#### What you will do:
Set down every line of the data below word for word, without changing anything.

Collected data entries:
+===+

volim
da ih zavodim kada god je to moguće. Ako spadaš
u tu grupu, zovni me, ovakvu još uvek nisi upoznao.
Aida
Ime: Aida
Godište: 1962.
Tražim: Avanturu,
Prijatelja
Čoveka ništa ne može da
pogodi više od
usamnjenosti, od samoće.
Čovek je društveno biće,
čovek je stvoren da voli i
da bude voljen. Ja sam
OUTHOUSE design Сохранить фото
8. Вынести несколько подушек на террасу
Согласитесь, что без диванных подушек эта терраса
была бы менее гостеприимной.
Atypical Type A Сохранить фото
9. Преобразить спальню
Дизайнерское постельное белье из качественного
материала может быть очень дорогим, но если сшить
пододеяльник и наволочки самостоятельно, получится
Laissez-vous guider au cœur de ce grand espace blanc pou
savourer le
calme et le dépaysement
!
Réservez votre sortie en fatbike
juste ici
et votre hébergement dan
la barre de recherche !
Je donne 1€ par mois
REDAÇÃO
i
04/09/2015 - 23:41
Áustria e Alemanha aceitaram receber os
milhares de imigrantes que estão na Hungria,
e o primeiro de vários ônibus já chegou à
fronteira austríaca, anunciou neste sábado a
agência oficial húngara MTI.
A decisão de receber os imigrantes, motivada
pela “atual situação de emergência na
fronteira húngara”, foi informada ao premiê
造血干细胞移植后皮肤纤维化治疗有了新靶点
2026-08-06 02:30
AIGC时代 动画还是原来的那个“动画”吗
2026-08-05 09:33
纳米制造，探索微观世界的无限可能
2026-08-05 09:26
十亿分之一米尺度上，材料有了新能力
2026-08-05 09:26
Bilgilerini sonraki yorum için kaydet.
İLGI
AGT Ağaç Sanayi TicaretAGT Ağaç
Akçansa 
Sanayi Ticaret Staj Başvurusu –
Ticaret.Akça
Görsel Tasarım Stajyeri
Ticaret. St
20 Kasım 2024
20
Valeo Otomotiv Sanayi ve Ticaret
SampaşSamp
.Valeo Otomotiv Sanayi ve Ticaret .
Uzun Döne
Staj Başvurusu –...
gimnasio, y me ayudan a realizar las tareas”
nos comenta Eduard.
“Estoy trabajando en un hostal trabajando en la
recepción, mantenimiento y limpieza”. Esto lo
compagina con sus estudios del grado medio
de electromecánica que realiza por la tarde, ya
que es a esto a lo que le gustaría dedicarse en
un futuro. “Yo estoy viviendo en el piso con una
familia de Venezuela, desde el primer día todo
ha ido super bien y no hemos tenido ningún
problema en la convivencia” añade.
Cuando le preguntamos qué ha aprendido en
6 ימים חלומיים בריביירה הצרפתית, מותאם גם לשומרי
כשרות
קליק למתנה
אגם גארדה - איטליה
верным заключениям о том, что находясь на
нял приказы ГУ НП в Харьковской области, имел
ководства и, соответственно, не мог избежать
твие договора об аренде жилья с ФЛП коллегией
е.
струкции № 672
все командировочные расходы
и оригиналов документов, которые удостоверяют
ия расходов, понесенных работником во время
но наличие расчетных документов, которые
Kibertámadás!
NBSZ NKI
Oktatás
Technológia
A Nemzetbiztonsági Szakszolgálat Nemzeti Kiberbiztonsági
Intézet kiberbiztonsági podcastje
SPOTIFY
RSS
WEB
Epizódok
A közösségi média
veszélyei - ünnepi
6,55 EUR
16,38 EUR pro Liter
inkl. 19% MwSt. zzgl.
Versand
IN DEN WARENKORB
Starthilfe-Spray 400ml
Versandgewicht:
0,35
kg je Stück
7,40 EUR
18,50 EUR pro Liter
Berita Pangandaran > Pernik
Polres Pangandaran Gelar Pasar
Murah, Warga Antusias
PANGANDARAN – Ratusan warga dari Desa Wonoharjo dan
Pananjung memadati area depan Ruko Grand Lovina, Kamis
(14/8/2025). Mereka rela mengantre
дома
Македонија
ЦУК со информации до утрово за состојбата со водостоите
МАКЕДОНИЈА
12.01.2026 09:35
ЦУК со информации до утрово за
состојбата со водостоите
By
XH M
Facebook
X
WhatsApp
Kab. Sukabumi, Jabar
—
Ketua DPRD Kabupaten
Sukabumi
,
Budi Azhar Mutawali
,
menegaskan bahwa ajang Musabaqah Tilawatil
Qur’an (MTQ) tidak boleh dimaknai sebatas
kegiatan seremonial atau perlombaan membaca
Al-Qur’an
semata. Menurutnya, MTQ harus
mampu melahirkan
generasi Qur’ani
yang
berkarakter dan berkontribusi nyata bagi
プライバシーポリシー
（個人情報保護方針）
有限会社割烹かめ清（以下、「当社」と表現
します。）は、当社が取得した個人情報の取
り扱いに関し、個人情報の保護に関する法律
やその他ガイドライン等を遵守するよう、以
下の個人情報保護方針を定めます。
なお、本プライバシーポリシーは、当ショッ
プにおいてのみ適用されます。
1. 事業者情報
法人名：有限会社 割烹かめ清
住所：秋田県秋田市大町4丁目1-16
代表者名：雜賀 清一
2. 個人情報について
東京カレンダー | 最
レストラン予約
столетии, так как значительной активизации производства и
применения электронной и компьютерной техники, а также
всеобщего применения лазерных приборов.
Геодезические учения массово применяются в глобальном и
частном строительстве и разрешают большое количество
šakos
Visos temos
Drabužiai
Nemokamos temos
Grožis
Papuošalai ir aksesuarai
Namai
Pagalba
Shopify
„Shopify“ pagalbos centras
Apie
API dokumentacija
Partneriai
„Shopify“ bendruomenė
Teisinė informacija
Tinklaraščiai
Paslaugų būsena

+===+

#### Exercise result:
volim
da ih zavodim kada god je to moguće. Ako spadaš
u tu grupu, zovni me, ovakvu još uvek nisi upoznao.
Aida
Ime: Aida
Godište: 1962.
Tražim: Avanturu,
Prijatelja
Čoveka ništa ne može da
pogodi više od
usamnjenosti, od samoće.
Čovek je društveno biće,
čovek je stvoren da voli i
da bude voljen. Ja sam
OUTHOUSE design Сохранить фото
8. Вынести несколько подушек на террасу
Согласитесь, что без диванных подушек эта терраса
была бы менее гостеприимной.
Atypical Type A Сохранить фото
9. Преобразить спальню
Дизайнерское постельное белье из качественного
материала может быть очень дорогим, но если сшить
пододеяльник и наволочки самостоятельно, получится
Laissez-vous guider au cœur de ce grand espace blanc pou
savourer le
calme et le dépaysement
!
Réservez votre sortie en fatbike
juste ici
et votre hébergement dan
la barre de recherche !
Je donne 1€ par mois
REDAÇÃO
i
04/09/2015 - 23:41
Áustria e Alemanha aceitaram receber os
milhares de imigrantes que estão na Hungria,
e o primeiro de vários ônibus já chegou à
fronteira austríaca, anunciou neste sábado a
agência oficial húngara MTI.
A decisão de receber os imigrantes, motivada
pela “atual situação de emergência na
fronteira húngara”, foi informada ao premiê
造血干细胞移植后皮肤纤维化治疗有了新靶点
2026-08-06 02:30
AIGC时代 动画还是原来的那个“动画”吗
2026-08-05 09:33
纳米制造，探索微观世界的无限可能
2026-08-05 09:26
十亿分之一米尺度上，材料有了新能力
2026-08-05 09:26
Bilgilerini sonraki yorum için kaydet.
İLGI
AGT Ağaç Sanayi TicaretAGT Ağaç
Akçansa 
Sanayi Ticaret Staj Başvurusu –
Ticaret.Akça
Görsel Tasarım Stajyeri
Ticaret. St
20 Kasım 2024
20
Valeo Otomotiv Sanayi ve Ticaret
SampaşSamp
.Valeo Otomotiv Sanayi ve Ticaret .
Uzun Döne
Staj Başvurusu –...
gimnasio, y me ayudan a realizar las tareas”
nos comenta Eduard.
“Estoy trabajando en un hostal trabajando en la
recepción, mantenimiento y limpieza”. Esto lo
compagina con sus estudios del grado medio
de electromecánica que realiza por la tarde, ya
que es a esto a lo que le gustaría dedicarse en
un futuro. “Yo estoy viviendo en el piso con una
familia de Venezuela, desde el primer día todo
ha ido super bien y no hemos tenido ningún
problema en la convivencia” añade.
Cuando le preguntamos qué ha aprendido en
6 ימים חלומיים בריביירה הצרפתית, מותאם גם לשומרי
כשרות
קליק למתנה
אגם גארדה - איטליה
верным заключениям о том, что находясь на
нял приказы ГУ НП в Харьковской области, имел
ководства и, соответственно, не мог избежать
твие договора об аренде жилья с ФЛП коллегией
е.
струкции № 672
все командировочные расходы
и оригиналов документов, которые удостоверяют
ия расходов, понесенных работником во время
но наличие расчетных документов, которые
Kibertámadás!
NBSZ NKI
Oktatás
Technológia
A Nemzetbiztonsági Szakszolgálat Nemzeti Kiberbiztonsági
Intézet kiberbiztonsági podcastje
SPOTIFY
RSS
WEB
Epizódok
A közösségi média
veszélyei - ünnepi
6,55 EUR
16,38 EUR pro Liter
inkl. 19% MwSt. zzgl.
Versand
IN DEN WARENKORB
Starthilfe-Spray 400ml
Versandgewicht:
0,35
kg je Stück
7,40 EUR
18,50 EUR pro Liter
Berita Pangandaran > Pernik
Polres Pangandaran Gelar Pasar
Murah, Warga Antusias
PANGANDARAN – Ratusan warga dari Desa Wonoharjo dan
Pananjung memadati area depan Ruko Grand Lovina, Kamis
(14/8/2025). Mereka rela mengantre
дома
Македонија
ЦУК со информации до утрово за состојбата со водостоите
МАКЕДОНИЈА
12.01.2026 09:35
ЦУК со информации до утрово за
состојбата со водостоите
By
XH M
Facebook
X
WhatsApp
Kab. Sukabumi, Jabar
—
Ketua DPRD Kabupaten
Sukabumi
,
Budi Azhar Mutawali
,
menegaskan bahwa ajang Musabaqah Tilawatil
Qur’an (MTQ) tidak boleh dimaknai sebatas
kegiatan seremonial atau perlombaan membaca
Al-Qur’an
semata. Menurutnya, MTQ harus
mampu melahirkan
generasi Qur’ani
yang
berkarakter dan berkontribusi nyata bagi
プライバシーポリシー
（個人情報保護方針）
有限会社割烹かめ清（以下、「当社」と表現
します。）は、当社が取得した個人情報の取
り扱いに関し、個人情報の保護に関する法律
やその他ガイドライン等を遵守するよう、以
下の個人情報保護方針を定めます。
なお、本プライバシーポリシーは、当ショッ
プにおいてのみ適用されます。
1. 事業者情報
法人名：有限会社 割烹かめ清
住所：秋田県秋田市大町4丁目1-16
代表者名：雜賀 清一
2. 個人情報について
東京カレンダー | 最
レストラン予約
столетии, так как значительной активизации производства и
применения электронной и компьютерной техники, а также
всеобщего применения лазерных приборов.
Геодезические учения массово применяются в глобальном и
частном строительстве и разрешают большое количество
šakos
Visos temos
Drabužiai
Nemokamos temos
Grožis
Papuošalai ir aksesuarai
Namai
Pagalba
Shopify
„Shopify“ pagalbos centras
Apie
API dokumentacija
Partneriai
„Shopify“ bendruomenė
Teisinė informacija
Tinklaraščiai
Paslaugų būsena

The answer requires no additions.